Regulation of Actin Isoforms by Nitric Oxide

Abstract

Nitric oxide is a known regulator of cellular function that can act indirectly via activation of guanylyl cyclase, or directly via the S-nitrosylation of cysteine residues. However, little is known about the breadth of proteins that are regulated. Actin is present in nearly all eukaryotic cells and in a variety of isoforms that differ slightly in amino acid sequence, and more specifically in the number and placement of cysteine residues. It has been shown by others that different cysteines in the various isoforms can be modified by a number of oxidation reactions including S-nitrosylation.

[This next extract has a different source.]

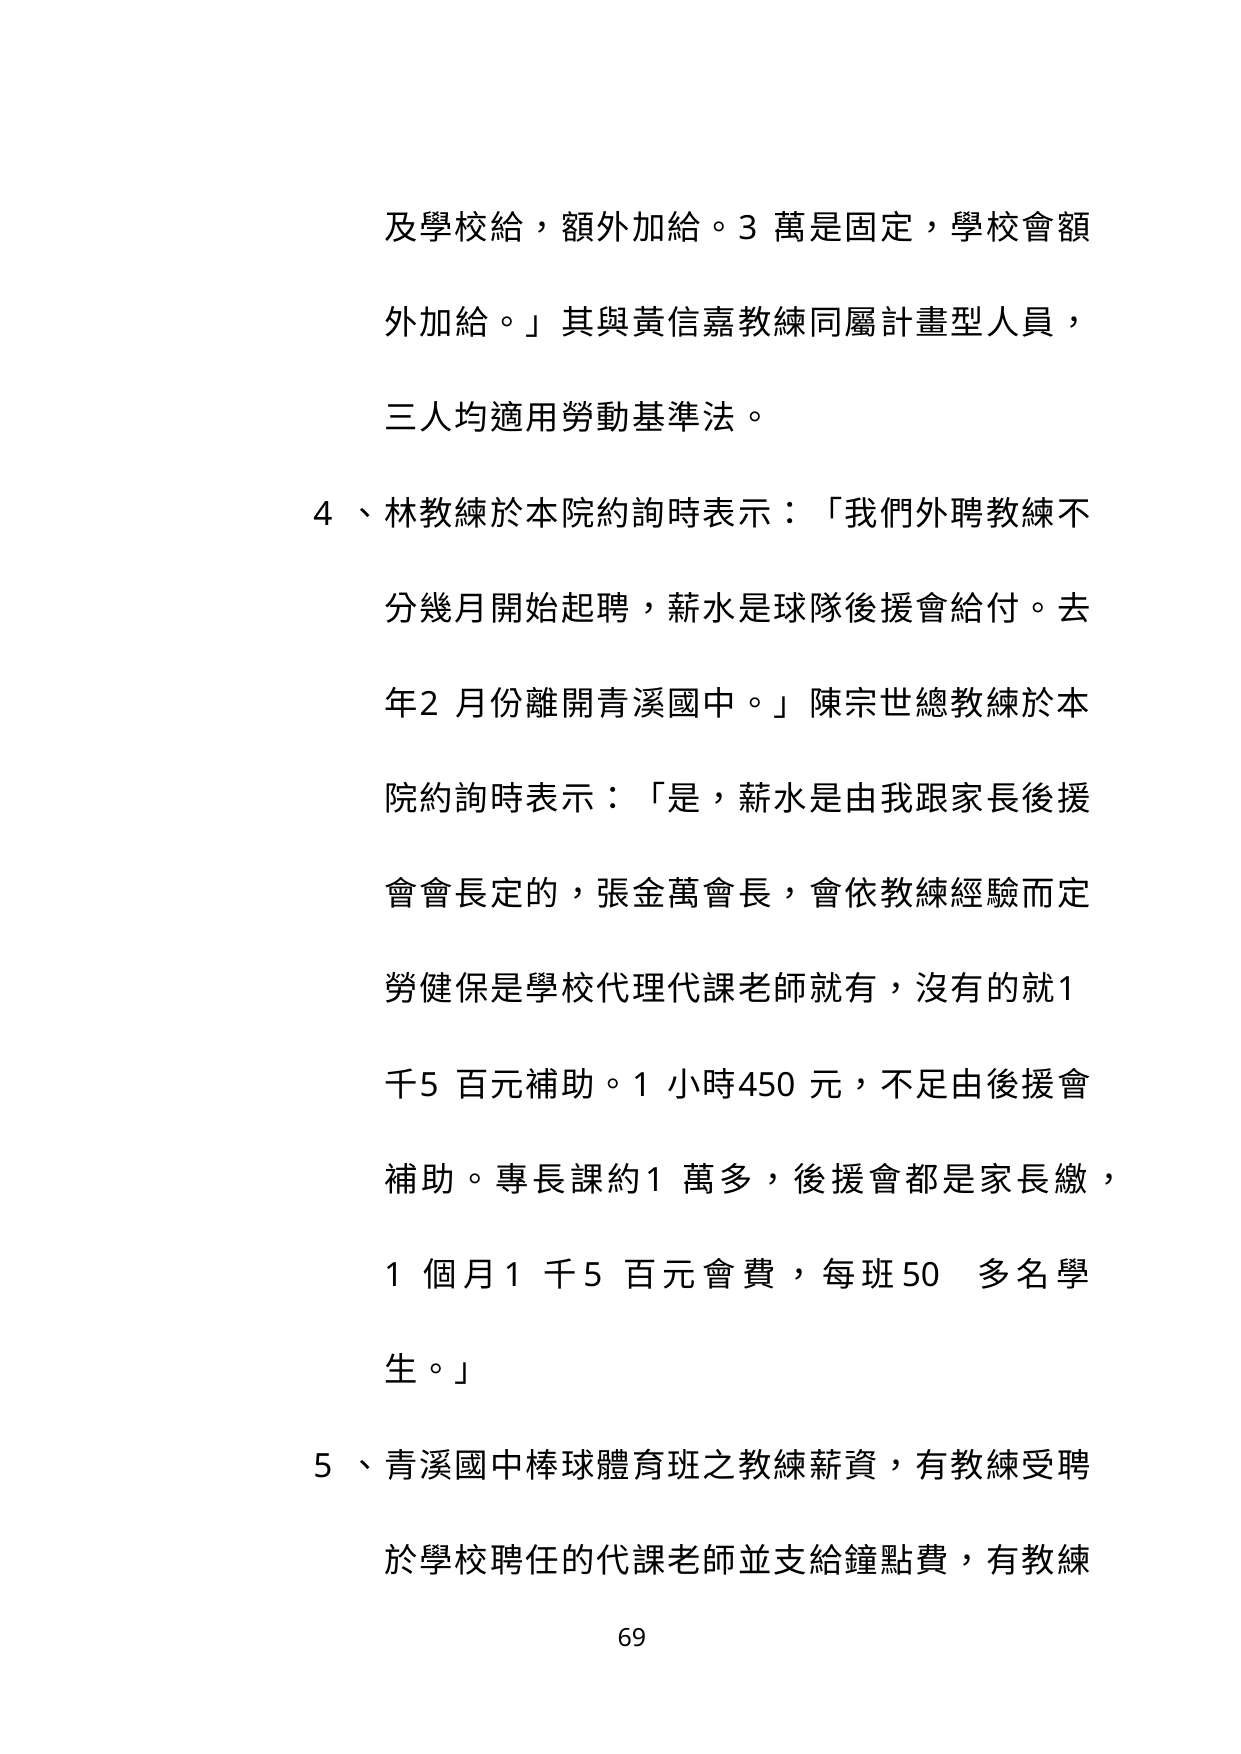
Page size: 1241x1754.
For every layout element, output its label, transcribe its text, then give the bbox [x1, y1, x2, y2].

subtitle 青溪國中棒球體育班之教練薪資，有教練受聘於學校聘任的代課老師並支給鐘點費，有教練受聘為臨時人員，薪資來自於家長後援會，勞健保自付，也有教練受聘屬零星代課制，收入並不穩定。除青溪國中外，經桃園市政府教育局查復資料指出，教練薪資由家長後援會或社會資源支應，有大崗國中(2名教練)、中原國小(2名教練)、大成國中(4名教練)。 [296, 1415, 1092, 1605]
subtitle 林教練於本院約詢時表示：「我們外聘教練不分幾月開始起聘，薪水是球隊後援會給付。去年2月份離開青溪國中。」陳宗世總教練於本院約詢時表示：「是，薪水是由我跟家長後援會會長定的，張金萬會長，會依教練經驗而定，勞健保是學校代理代課老師就有，沒有的就1千5百元補助。1小時450元，不足由後援會補助。專長課約1萬多，後援會都是家長繳，1個月1千5百元會費，每班50多名學生。」 [296, 463, 1092, 1415]
subtitle 以本案為例，青溪國中陳宗世總教練屬代理代課教師，由校長聘任。黃信嘉教練於105年暑假起擔任該校助理教練，於106年度擔任該校依據棒球扎根計畫擔任打擊兼守備教練，並於106學年度擔任該校體育班專長課兼任教師每週計有5節課，屬計畫型人員；林教練向本院表示：「我沒有勞健保。學校代課老師有，如陳總就有。我當時要離開前沒有上學校的課，所以我要自己去外面保。其他學校通常領鐘點費，我們不是，是領家長後援會的錢，學生會繳訓練費。我進去時學校就這樣了，後面有無改善我不知道。其他學校應該用代理代課老師聘教練，這樣比較有保障。我當時如果有上課，教務處每筆都會記錄，薪資有時是家長後援會及學校給，額外加給。3萬是固定，學校會額外加給。」其與黃信嘉教練同屬計畫型人員，三人均適用勞動基準法。 [296, 177, 1092, 463]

We therefore sought to determine the effect of S-nitrosylation on the interactions of skeletal, smooth, and non-muscle actins with myosin. We measured skeletal, smooth, and non-muscle (β and γ) actin nitrosylation in response to in vitro treatment with nitroso-L-cysteine - an endogenous nitrosothiol and NO donor - as well as actin filament velocity over heavy meromyosin (HMM), and the actin activated ATPase rates of HMM. A coumarin switch assay showed that all three isoforms could be nitrosylated by nitroso-L-cysteine. Nitrosylation of each actin isoform significantly decreased the in vitro velocity over HMM by approximately 38% with 50 μM donor compared to untreated controls. In contrast, there was no difference observed in the α-skeletal actin activated ATPase rates of the control and treated filaments. Further studies are being conducted to determine which cysteine residues in skeletal, smooth, and non-muscle actin are modified by nitroso-L-cysteine. Together these data suggest that nitrosylation of actin affects the attached time of actomyosin crossbridges. Given the ubiquitous nature of actin it is possible that nitrosylation is a common regulatory scheme for muscle contraction and various forms of cell motility.